Could we have full references for the papers you mention, so I can check where else they have been cited? Has the concept been used to prove anything else of interest? --Robert Merkel 04:58, 30 Jul 2003 (UTC)

OK, it's real, and there are papers in the area. Still not sure how important it is, though. --Robert Merkel 05:02, 30 Jul 2003 (UTC)
It's responsible for at least two of the most important theorems in complexity theory, the IP=PSPACE theorem and the PCP Theorem. Both of these are widely cited and held in high regard because of their difficulty, how surprising they are, and how they link interactive proof systems together with traditional machines. They've also been valuable in proving other things like the lower bounds on approximation algorithms. This stuff should be covered in any second-semester course on complexity, at least in passing. I provided 10 references, most of which have received many hundreds of citations and are seminal works. Some you can read for free, have a look. Deco 09:26, 27 May 2005 (UTC)[reply]

If that still matters, it's a fairly popular concept in complexity theory. You can look the references up in, for example, this survey and they get cited a lot (hundreds of citations for each of them). Andris 20:49, May 19, 2004 (UTC)

My written english is not so well, but there is no Entry in German for this one, so I strived through the english version. You should Include a remarkt that class IP and PSPACE are equivalent!

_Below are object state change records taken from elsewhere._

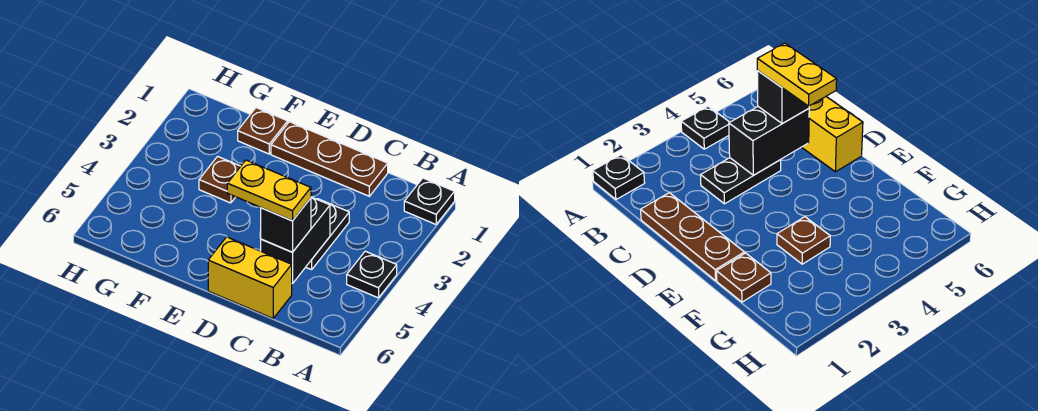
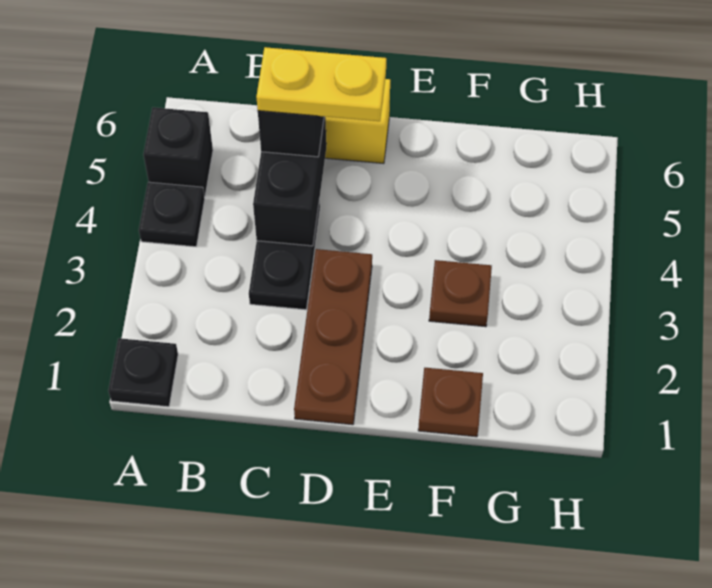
none -> black 1x1 brick [143,107,213,197]
brown 1x3 plate [271,122,388,196] -> brown 1x3 plate turned to [294,249,372,425]

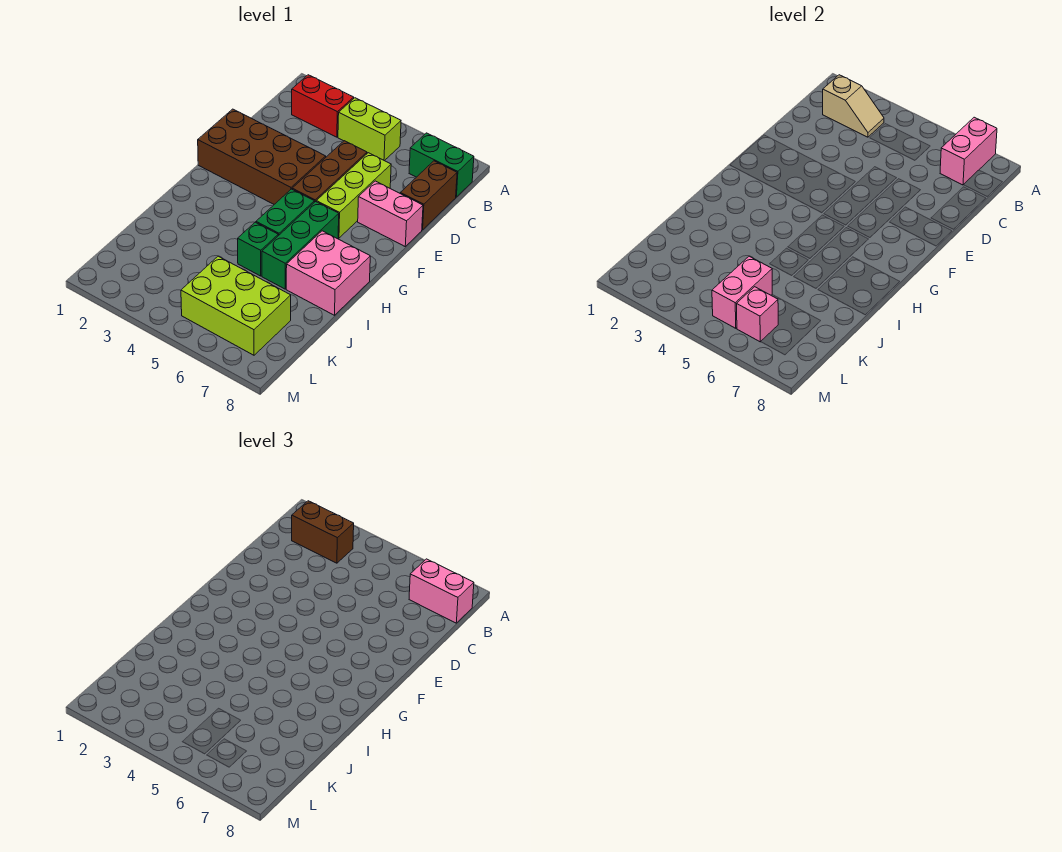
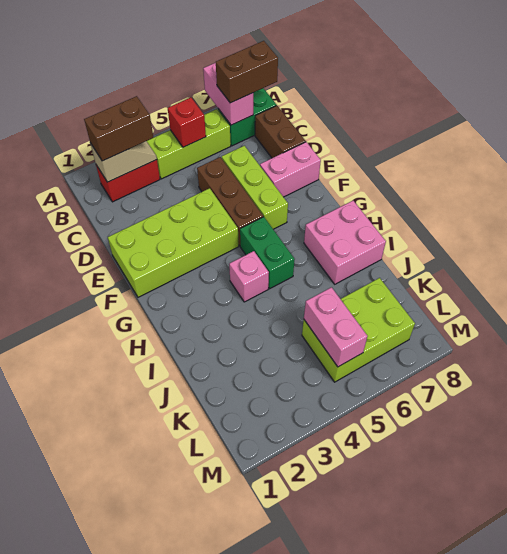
lime 1x2 brick [338,98,401,161] -> lime 1x3 brick [147,109,231,179]
none -> red 1x1 brick [168,98,206,147]
pink 1x2 brick [409,559,474,623] -> brown 1x2 brick [216,41,278,103]
brown 2x4 brick [198,109,326,204] -> lime 2x4 brick [108,188,239,297]
green 1x3 brick [262,201,339,289] -> none
green 1x1 brick [238,222,278,276] -> none
pink 1x1 brick [737,287,778,342] -> pink 1x1 brick moved to [229,251,269,302]

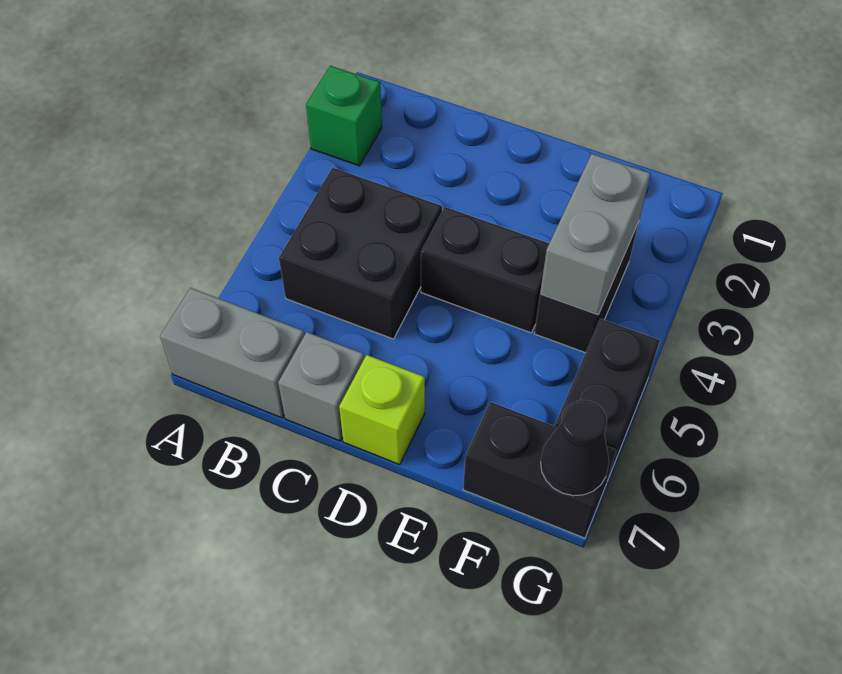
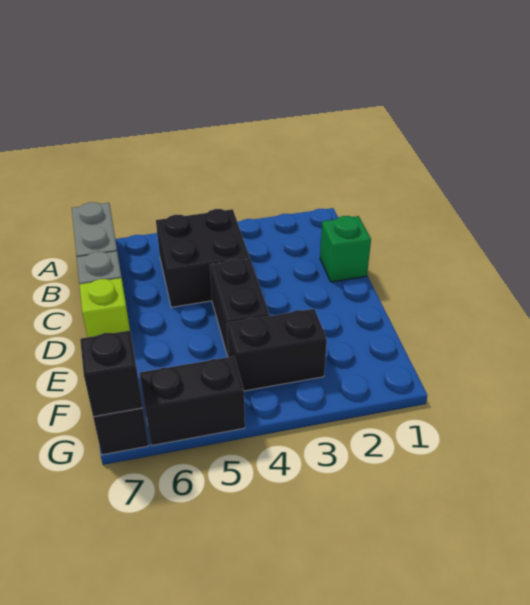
green 1x1 brick [306,66,382,166] -> green 1x1 brick moved to [320,216,371,282]
grey 1x2 brick [540,154,651,315] -> none
black 1x1 cone [541,400,609,496] -> black 1x1 brick [80,331,143,417]

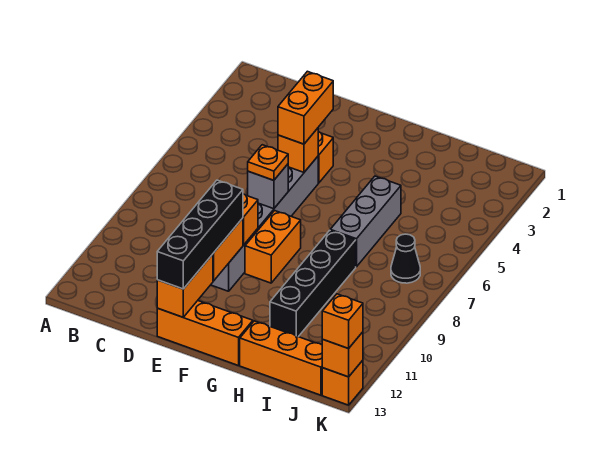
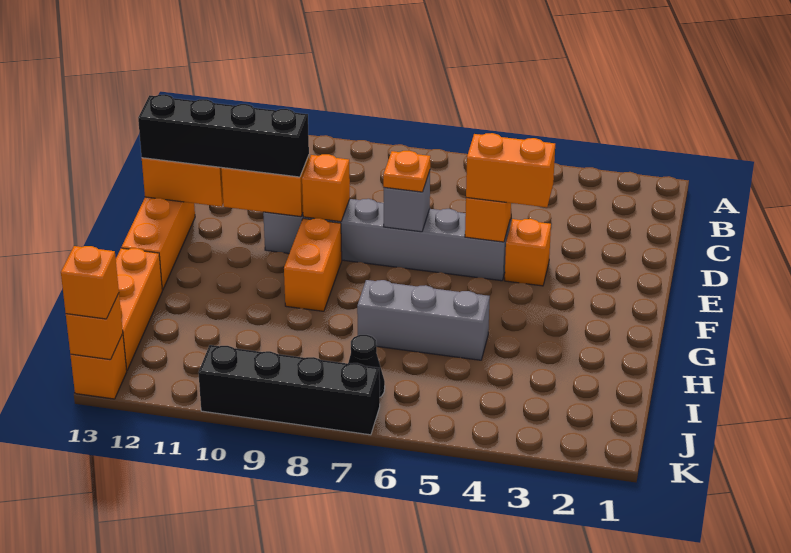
orange 1x2 brick [245,211,301,283] -> orange 1x2 brick turned to [284,218,342,311]
black 1x4 brick [270,230,356,337] -> black 1x4 brick moved to [198,345,380,435]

Bolding of abbreviations[edit]

I admit I know nothing about the subject of the article, but I think there may be a tad too many boldings in this article.--Rockfang (talk) 10:15, 26 July 2008 (UTC)[reply]

The lead forgets to explain...[edit]

The lead does not give enough context. Only after reading on I infer the following context, but I am not an expert.

Real machines can only produce text by following mechanical procedures, possibly involving random choices from finite sets, and otherwise relying on given inputs and built-in constants.

In the abstract machine of an interactive proof, the prover is trying to convince the verifier about a statement, and the question is if there are messages that the prover can supply to the verifier to convince it. In order to give a proof of anything, the proof must be found, provided it exists at all, and that may require a very long search. If the proof does not exist, a search for it may never end. We assume the prover is all-powerful in the sense that it is able to find a message that achieves the goal if such a message exists, and is able to avoid being stuck in an infinite search if the proof does not exist. In other words, we are not really concerned about how the prover works. We are studying the verifier. Cacadril (talk) 07:32, 22 April 2010 (UTC)[reply]

Origin year[edit]

The current article says, "Although NP may be viewed as using interaction, it wasn't until 1985 that the concept of computation through interaction was conceived by two independent groups of researchers." It is well known that Goldwasser-Micali-Rackoff existed by the middle of 1983; for instance, I heard their work expounded during lunches at the FCT'83 conference in late August in Borgholm, Sweden. It was rejected from three previous STOC/FOCS'es. Not sure how to revise the article, so I'll leave it as a discussion point. KWRegan (talk) 02:29, 23 June 2011 (UTC)[reply]